UN PICCOLO GRANDE FILM, COSTRUITO SULLE FONDAMENTA DEL TIPICO ROMANZO DI FORMAZIONE, TRAINATO DALLA VITALITÀ DELLA COMMEDIA AD ALTEZZA DI BAMBINO E DALLO STUPORE DEL PICCOLO PROTAGONISTA DAVANTI AL DRAMMA. KENNETH BRANAGH ATTINGE DALLA SUA INFANZIA PER FOTOGRAFARE, IN UN NOSTALGICO BIANCO E NERO, UNA COMUNITÀ ALL’ALBA DELLA TUMULTUOSA QUESTIONE IRLANDESE.

BELFAST

(Sky/Now)

L’Oscar e il Golden Globe alla sceneggiatura premiano la scrittura minimale e appassionata di Branagh. Un riconoscimento che si aggiunge al Bafta per il miglior film britannico, al premio ricevuto alla Festa del Cinema di Roma nella sezione ‘Alice nella città’ e al premio del pubblico al Festival di Toronto. Se ci mettiamo anche il consenso esteso ricevuto da “Belfast” presso il reame dei critici, ci troviamo di fronte alla classica opera che, nelle sue sfumature, mette tutti d’accordo.

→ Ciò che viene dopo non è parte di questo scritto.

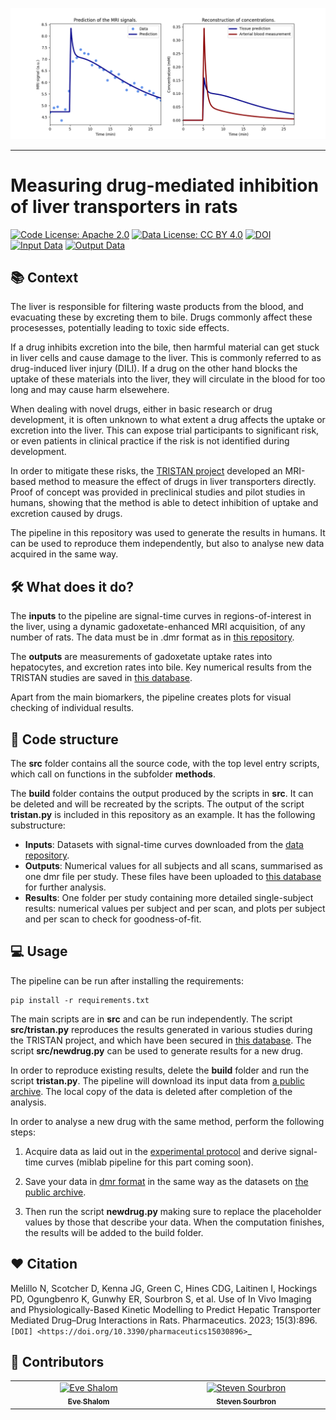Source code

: ![example-result](_static/Result.png)

---

# Measuring drug-mediated inhibition of liver transporters in rats

[![Code License: Apache 2.0](https://img.shields.io/badge/License-Apache%202.0-blue.svg?style=flat-square&logo=apache&color=blue)](https://www.apache.org/licenses/LICENSE-2.0) [![Data License: CC BY 4.0](https://img.shields.io/badge/Data%20License-CC%20BY%204.0-lightgrey.svg)](https://creativecommons.org/licenses/by/4.0/) [![DOI](https://zenodo.org/badge/DOI/10.5281/zenodo.15609209.svg)](https://doi.org/10.5281/zenodo.15609209) [![Input Data](https://img.shields.io/badge/input%20data-Zenodo-3776AB?logo=databricks&logoColor=white)](https://doi.org/10.5281/zenodo.15610261) [![Output Data](https://img.shields.io/badge/output%20data-Zenodo-FF8C00?logo=databricks&logoColor=white)](https://doi.org/10.5281/zenodo.15610350)

## 📚 Context 

The liver is responsible for filtering waste products from the blood, and evacuating these by excreting them to bile. Drugs commonly affect these procesesses, potentially leading to toxic side effects.

If a drug inhibits excretion into the bile, then harmful material can get stuck in liver cells and cause damage to the liver. This is commonly referred to as drug-induced liver injury (DILI). If a drug on the other hand blocks the uptake of these materials into the liver, they will circulate in the blood for too long and may cause harm elsewehere.

When dealing with novel drugs, either in basic research or drug development, it is often unknown to what extent a drug affects the uptake or excretion into the liver. This can expose trial participants to significant risk, or even patients in clinical practice if the risk is not identified during development.

In order to mitigate these risks, the [TRISTAN project](https://www.imi-tristan.eu/) developed an MRI-based method to measure the effect of drugs in liver transporters directly. Proof of concept was provided in preclinical studies and pilot studies in humans, showing that the method is able to detect inhibition of uptake and excretion caused by drugs. 

The pipeline in this repository was used to generate the results in humans. It can be used to reproduce them independently, but also to analyse new data acquired in the same way. 

## 🛠️ What does it do? 

The **inputs** to the pipeline are signal-time curves in regions-of-interest in the liver, using a dynamic gadoxetate-enhanced MRI acquisition, of any number of rats. The data must be in .dmr format as in [this repository](https://doi.org/10.5281/zenodo.15610261).

The **outputs** are measurements of gadoxetate uptake rates into hepatocytes, and excretion rates into bile. Key numerical results from the TRISTAN studies are saved in [this database](https://doi.org/10.5281/zenodo.15610350).

Apart from the main biomarkers, the pipeline creates plots for visual checking of individual results.

## 	📄 Code structure

The **src** folder contains all the source code, with the top level entry scripts, which call on functions in the subfolder **methods**.

The **build** folder contains the output produced by the scripts in **src**. It can be deleted and will be recreated by the scripts. The output of the script **tristan.py** is included in this repository as an example. It has the following substructure:

- **Inputs**: Datasets with signal-time curves downloaded from the [data repository](https://doi.org/10.5281/zenodo.15610261).
- **Outputs**: Numerical values for all subjects and all scans, summarised as one dmr file per study. These files have been uploaded to [this database](https://doi.org/10.5281/zenodo.15610350) for further analysis.
- **Results**: One folder per study containing more detailed single-subject results: numerical values per subject and per scan, and plots per subject and per scan to check for goodness-of-fit.

## 💻 Usage

The pipeline can be run after installing the requirements:

```console
pip install -r requirements.txt
```

The main scripts are in **src** and can be run independently. The script **src/tristan.py** reproduces the results generated in various studies during the TRISTAN project, and which have been secured in [this database](https://doi.org/10.5281/zenodo.15610350). The script **src/newdrug.py** can be used to generate results for a new drug.

In order to reproduce existing results, delete the **build** folder and run the script **tristan.py**. The pipeline will download its input data from [a public archive](https://zenodo.org/records/15301607). The local copy of the data is deleted after completion of the analysis. 

In order to analyse a new drug with the same method, perform the following steps:

1. Acquire data as laid out in the [experimental protocol](https://www.imi-tristan.eu/liver) and derive signal-time curves (miblab pipeline for this part coming soon).

2. Save your data in [dmr format](https://openmiblab.github.io/pydmr/format.html) in the same way as the datasets on [the public archive](https://zenodo.org/records/15301607).

3. Then run the script **newdrug.py** making sure to replace the placeholder values by those that describe your data. When the computation finishes, the results will be added to the build folder.

## ❤️ Citation 

Melillo N, Scotcher D, Kenna JG, Green C, Hines CDG, Laitinen I, Hockings PD, 
Ogungbenro K, Gunwhy ER, Sourbron S, et al. Use of In Vivo Imaging and 
Physiologically-Based Kinetic Modelling to Predict Hepatic Transporter 
Mediated Drug–Drug Interactions in Rats. Pharmaceutics. 2023; 15(3):896. 
`[DOI] <https://doi.org/10.3390/pharmaceutics15030896>`_ 

## 👥 Contributors

<!-- ALL-CONTRIBUTORS-LIST:START - Do not remove or modify this section -->
<!-- prettier-ignore-start -->
<!-- markdownlint-disable -->
<table>
  <tbody>
    <tr>
      <td align="center" valign="top" width="14.28%"><a href="https://github.com/EShalom"><img src="https://avatars.githubusercontent.com/u/79933818?v=4" width="100px;" alt="Eve Shalom"/><br /><sub><b>Eve Shalom</b></sub></a><br /></td>
      <td align="center" valign="top" width="14.28%"><a href="https://github.com/plaresmedima"><img src="https://avatars.githubusercontent.com/u/6051075?v=4" width="100px;" alt="Steven Sourbron"/><br /><sub><b>Steven Sourbron</b></sub></a><br /></td>
    </tr>
  </tbody>
</table>
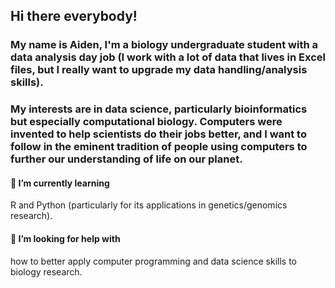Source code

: ## Hi there everybody!

 ### My name is Aiden, I'm a biology undergraduate student with a data analysis day job (I work with a lot of data that lives in Excel files, but I really want to upgrade my data handling/analysis skills). 

### My interests are in data science, particularly bioinformatics but especially computational biology. Computers were invented to help scientists do their jobs better, and I want to follow in the eminent tradition of people using computers to further our understanding of life on our planet. 

#### 🌱 I’m currently learning 
R and Python (particularly for its applications in genetics/genomics research).

#### 🤔 I’m looking for help with
how to better apply computer programming and data science skills to biology research. 


<!--
**ahbiocoder21/ahbiocoder21** is a ✨ _special_ ✨ repository because its `README.md` (this file) appears on your GitHub profile.

Here are some ideas to get you started:

- 🔭 I’m currently working on ...
- 🌱 I’m currently learning ...
- 👯 I’m looking to collaborate on ...
- 🤔 I’m looking for help with ...
- 💬 Ask me about ...
- 📫 How to reach me: ...
- 😄 Pronouns: ...
- ⚡ Fun fact: ...
-->
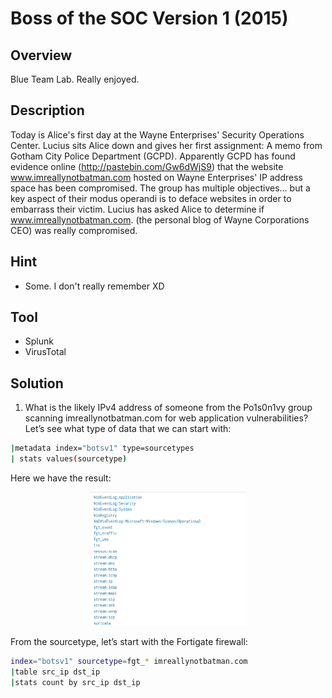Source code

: # Boss of the SOC Version 1 (2015) #
 
## Overview ##
Blue Team Lab. Really enjoyed.
 
## Description ##  

Today is Alice's first day at the Wayne Enterprises' Security Operations Center. Lucius sits Alice down and gives her first assignment: A memo from Gotham City Police Department (GCPD). Apparently GCPD has found evidence online (http://pastebin.com/Gw6dWjS9) that the website www.imreallynotbatman.com hosted on Wayne Enterprises' IP address space has been compromised. The group has multiple objectives... but a key aspect of their modus operandi is to deface websites in order to embarrass their victim. Lucius has asked Alice to determine if www.imreallynotbatman.com. (the personal blog of Wayne Corporations CEO) was really compromised.

## Hint ##  
- Some. I don't really remember XD

## Tool ##
- Splunk
- VirusTotal

## Solution ##
1. What is the likely IPv4 address of someone from the Po1s0n1vy group scanning imreallynotbatman.com for web application vulnerabilities?  
Let’s see what type of data that we can start with:
```bash
|metadata index="botsv1" type=sourcetypes 
| stats values(sourcetype)
```
Here we have the result:  
<div style="text-align: center;">
  <img src="image/image.png" alt="Cool" style="width: 50%;" />
</div>

From the sourcetype, let’s start with the Fortigate firewall:  
```bash
index="botsv1" sourcetype=fgt_* imreallynotbatman.com 
|table src_ip dst_ip
|stats count by src_ip dst_ip
```  




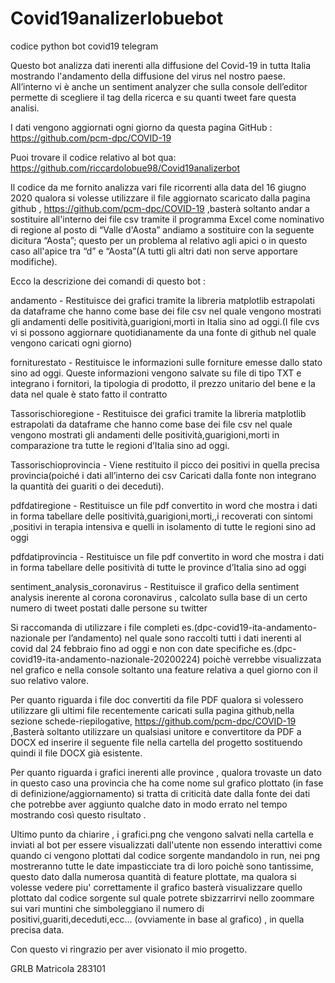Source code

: # Covid19analizerlobuebot
codice python  bot covid19 telegram 

Questo bot analizza dati inerenti alla diffusione del Covid-19 in tutta Italia mostrando l'andamento della diffusione del virus nel nostro paese.
All’interno vi è anche un sentiment analyzer che sulla console dell’editor permette di scegliere il tag della ricerca e su quanti tweet fare questa analisi.

I dati vengono aggiornati ogni giorno da questa pagina GitHub : https://github.com/pcm-dpc/COVID-19

Puoi trovare il codice relativo al bot qua: 
https://github.com/riccardolobue98/Covid19analizerbot

Il codice da me fornito  analizza vari file ricorrenti alla data del 16 giugno 2020 qualora si volesse utilizzare il file aggiornato scaricato dalla pagina github , https://github.com/pcm-dpc/COVID-19  ,basterà soltanto andar a sostituire all'interno dei file csv tramite il programma Excel come nominativo di regione al posto di “Valle d'Aosta” andiamo a sostituire con la seguente dicitura “Aosta”; questo  per un problema al relativo agli apici o in questo caso all'apice tra “d” e “Aosta”(A tutti gli altri dati non serve apportare modifiche).

Ecco la descrizione dei comandi di questo bot :

andamento - Restituisce dei grafici tramite la libreria matplotlib estrapolati da dataframe che hanno come base dei  file csv nel quale vengono mostrati gli andamenti delle positività,guarigioni,morti in Italia sino ad oggi.(I file cvs vi si possono aggiornare quotidianamente da una fonte di github nel quale vengono caricati ogni giorno)

forniturestato - Restituisce le informazioni sulle forniture emesse dallo stato sino ad oggi. Queste informazioni vengono salvate su file di tipo TXT e integrano i fornitori, la tipologia di prodotto, il prezzo unitario del bene e la data nel quale è stato fatto il contratto

Tassorischioregione - Restituisce dei grafici tramite la libreria matplotlib estrapolati da dataframe che hanno come base dei  file csv nel quale vengono mostrati gli andamenti delle positività,guarigioni,morti in comparazione tra tutte le regioni d’Italia sino ad oggi.

Tassorischioprovincia - Viene restituito il picco dei positivi in quella precisa provincia(poiché i dati all’interno dei csv Caricati dalla fonte non integrano la quantità dei guariti o dei deceduti).

pdfdatiregione - Restituisce  un file pdf convertito in word che mostra i dati in forma tabellare delle positività,guarigioni,morti,,i recoverati con sintomi  ,positivi in terapia intensiva e quelli in isolamento di tutte le regioni sino ad oggi

pdfdatiprovincia - Restituisce  un file pdf convertito in word che mostra i dati in forma tabellare delle positività di tutte le province d’Italia  sino ad oggi

sentiment_analysis_coronavirus - Restituisce il grafico della sentiment analysis inerente al corona coronavirus , calcolato sulla base di un certo numero di tweet postati dalle persone su twitter

Si raccomanda di utilizzare i file completi es.(dpc-covid19-ita-andamento-nazionale per l’andamento) nel quale sono raccolti tutti i dati inerenti al covid dal 24 febbraio fino ad oggi e non con date specifiche es.(dpc-covid19-ita-andamento-nazionale-20200224) poichè verrebbe visualizzata nel grafico e nella console soltanto una feature relativa a quel giorno con il suo relativo valore.

Per quanto riguarda i file doc convertiti da file PDF qualora si volessero utilizzare gli ultimi  file recentemente caricati sulla pagina github,nella sezione schede-riepilogative,  https://github.com/pcm-dpc/COVID-19  ,Basterà soltanto utilizzare un qualsiasi unitore e convertitore da PDF a DOCX  ed inserire il seguente file nella cartella del progetto sostituendo quindi il file DOCX  già esistente.

Per quanto riguarda i grafici inerenti alle province , qualora trovaste un dato in questo caso una provincia che ha come nome sul grafico plottato (in fase di definizione/aggiornamento) si tratta di criticità date dalla fonte dei dati che potrebbe aver aggiunto qualche dato in modo errato nel tempo mostrando così questo risultato . 

Ultimo punto da chiarire  , i grafici.png che vengono salvati nella cartella e inviati al bot per essere visualizzati dall'utente non essendo interattivi come quando ci vengono plottati dal codice sorgente mandandolo in run, nei png mostreranno tutte le date impasticciate tra di loro poichè sono tantissime, questo dato dalla numerosa quantità di feature plottate, ma qualora si volesse vedere piu' correttamente il grafico basterà visualizzare quello plottato dal codice sorgente sul quale potrete sbizzarrirvi nello zoommare sui vari muntini che simboleggiano il numero di positivi,guariti,deceduti,ecc... (ovviamente in base al grafico) , in quella precisa data.

Con questo vi ringrazio per aver visionato il mio progetto.

GRLB
Matricola 283101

Branagh la racconta in bianco e nero, per marcare l’allontanamento temporale della vicenda e forse anche per mitigare l’enfasi delle altre pellicole che compongono la sua filmografia: dalle immersioni nei complessi testi shakesperiani, fino alle spettacolarità barocche dei recenti flirt con l’amata Agata Christie (ne parliamo QUI). E naturalmente considerando anche la tappa nel parco dei divertimenti della Marvel con la regia di “Thor” nel 2011.

Kenneth Branagh aveva 9 anni nel 1969, un bambino cresciuto in una famiglia operaia e protestante, proprio come il suo alter ego del film, Buddy (esordio sul grande schermo per Jude Hill). Il punto di vista è esclusivamente il suo (e quindi di Branagh bambino) così come la percezione della comunità che il protagonista vede trasformarsi all’inizio dei ‘Troubles’, ossia il conflitto nord-irlandese tra Nazionalisti Cattolici e Unionisti Protestanti che si sarebbe protratto con bassa ma costante intensità fino agli 90. La metamorfosi brutale di una comunità in cui cattolici e protestanti convivevano, fino ad allora, pacificamente.

Tuttavia Branagh non analizza la genesi della stagione delle intimidazioni e delle bombe. Ne mostra gli effetti: la diffidenza, le ronde, i sermoni dei sacerdoti, le aggressioni e soprattutto il ricatto morale dei leader che pretendono una presa di posizione, il coinvolgimento diretto nella guerra. Ma agli occhi di Buddy, la contrapposizione tra bene e male non è quella tra protestanti e cattolici, o viceversa. La biforcazione riguarda il luogo in cui sta crescendo. Il Bene è la comunità pacifica e fiabesca, il Male è lo squarcio che incrina il tessuto collettivo. E che potrebbe costringerlo a lasciare Belfast.

Branagh omaggia una città che si raccoglie attorno a una manciata di strade: per Buddy sono uno scudo di protezione, sono il mondo intero, in cui cullarsi per costruire il suo immaginario e sognare di conquistare la compagna di scuola Catherine seguendo i consigli del nonno, prima che gli attriti del conflitto cambino il profilo alla città, facendo diventare i vicini di casa dei nemici da odiare. Un immaginario che si compone di codici condivisi da imparare nei cinema, a teatro o leggendo i fumetti.  In queste scene dedicate all’arte il film si accende letteralmente, perché dal bianco e nero cede al fascino brillante e caloroso del colore.

È naturalmente il film più personale e spontaneo di Kenneth Branagh, il suo amarcord per rielaborare la perdita della sua innocenza, e dell’innocenza di Belfast. Il tipico film che a un certo punto arriva nel tragitto di ogni artista, come un disco unplugged, o un inventario che ricalca i contorni di una pagina del passato, la estrae dal registro dei ricordi confusi e ne scrive la copia bella e definitiva.